# Prof. A.A. van Ruler



## Mayflower (Oct 8, 2007)

Is anyone familair with the works of the dutch Theologion Prof. A.A. van Ruler ?

Any thoughts ? Was he orthodox reformed ? i read that he was inspirid by Karl Barth, but iam not sure about that ?


----------



## Sydnorphyn (Oct 8, 2007)

Mayflower said:


> Is anyone familair with the works of the dutch Theologion Prof. A.A. van Ruler ?
> 
> Any thoughts ? Was he orthodox reformed ? i read that he was inspirid by Karl Barth, but iam not sure about that ?



See the following:

Theologisch Wetenschappelijk Instituut
http://www.aavanruler.nl/index.php?alias=inenglish

All the best,

John


----------



## Yasushi Sekiguchi (Nov 2, 2007)

*Van Ruler denied Barthian Christmonism*



Mayflower said:


> Is anyone familair with the works of the dutch Theologion Prof. A.A. van Ruler ?
> 
> Any thoughts ? Was he orthodox reformed ? i read that he was inspirid by Karl Barth, but iam not sure about that ?

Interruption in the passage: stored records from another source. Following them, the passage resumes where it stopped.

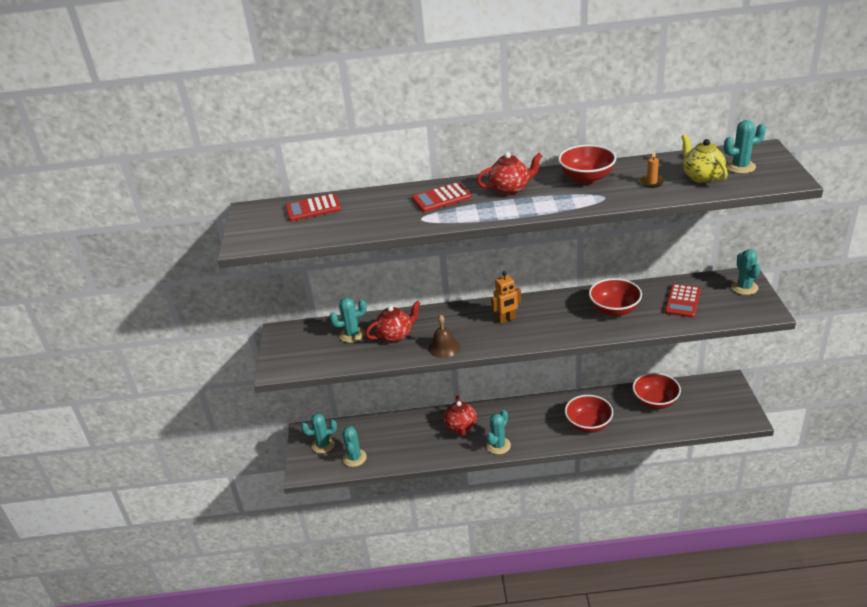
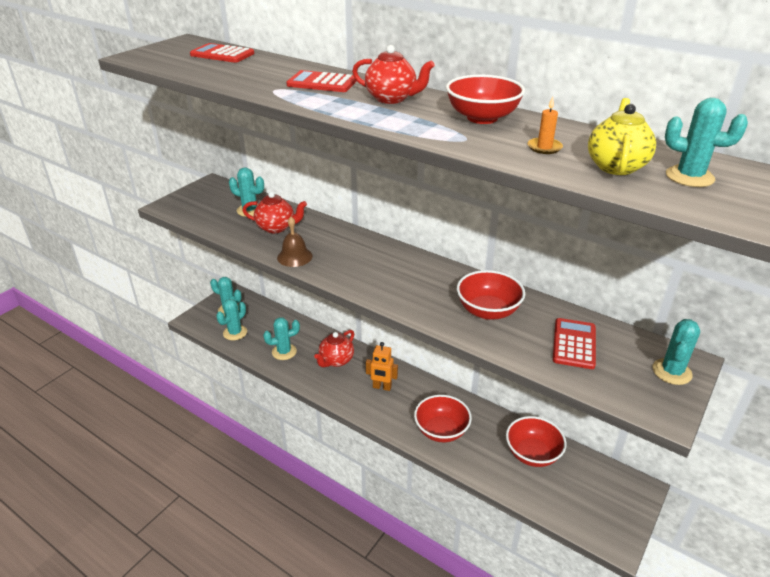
camera: 35 degrees right, 0 degrees up
(498, 445) = (344, 395): turquoise cactus -> turquoise cactus (284, 352)
(506, 319) = (378, 263): orange robot -> orange robot (382, 387)
(682, 301) = (574, 344): red calculator -> red calculator turned 135 degrees clockwise

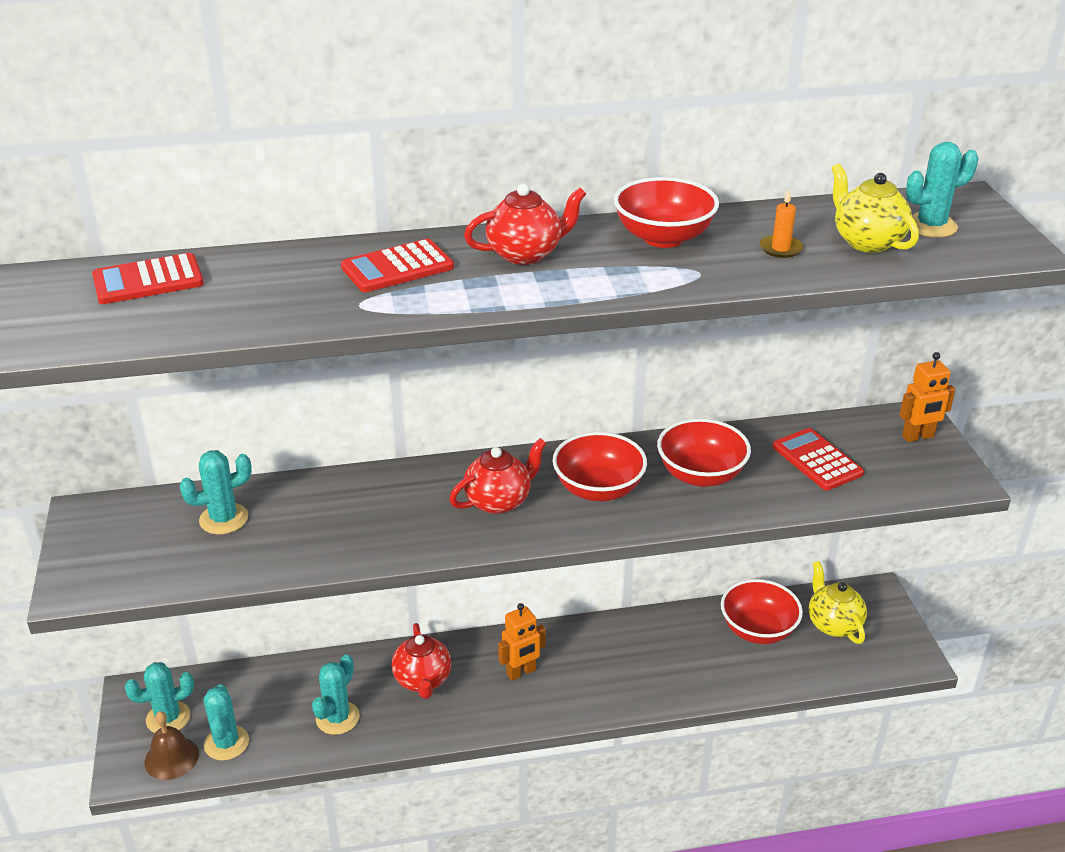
camera: 45 degrees left, 0 degrees up
(276, 227) = (306, 521): red teapot -> red teapot (499, 501)
(294, 257) = (397, 544): brown bell -> brown bell (171, 758)
(441, 431) = (647, 673): red bowl -> red bowl (598, 489)
(585, 484) = (833, 624): none -> yellow teapot
(671, 372) = (918, 437): turquoise cactus -> orange robot

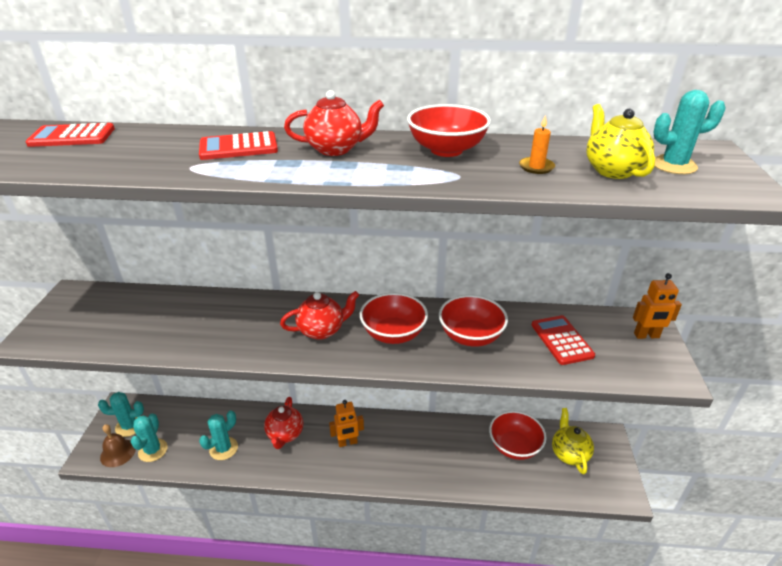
camera: 15 degrees right, 0 degrees up
(224, 519) = (145, 311): turquoise cactus -> none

We are studying Van Ruler's theology and translating his writings into Japanese. Please see following URL.

dr. Arnold Albert van Ruler

Surely,　Van Ruler once became a true-blue Barthian by the influence of Prof. Dr. Th. L. Haitjema, who was his dogmatic teacher at Groningen University, but soon later he changed his own standpoint. Van Ruler's theology have a trinitarian-predestinational-eschatological character. He denied the Christ-centered theology of Barth(ians). Now he names 'one of the greatest three Dutch Reformed (hervormed) theologians in 20th Century' in the Netherlands. He did not like the Ultra-Reformed groups, but his theology is based on the Dutch Reformed Tradition (linked from so-called Second Reformation), especially on the Heidelberg Catechism. He emphasized a joyful element of the Reformed theology and faith. His words and sermons was always positive and often 'playful'. He said once, 'playing soccer is more important than prayer', 'There is the nature of sanctification in watching Ayax and Feyenoord'.

Greetings,

Yasushi Sekiguchi

Pastor of Matsudo Koganehara Church, Reformed Church in Japan
Chairman of Van Ruler Translation Society (Japan)
Yasushi Sekiguchi


----------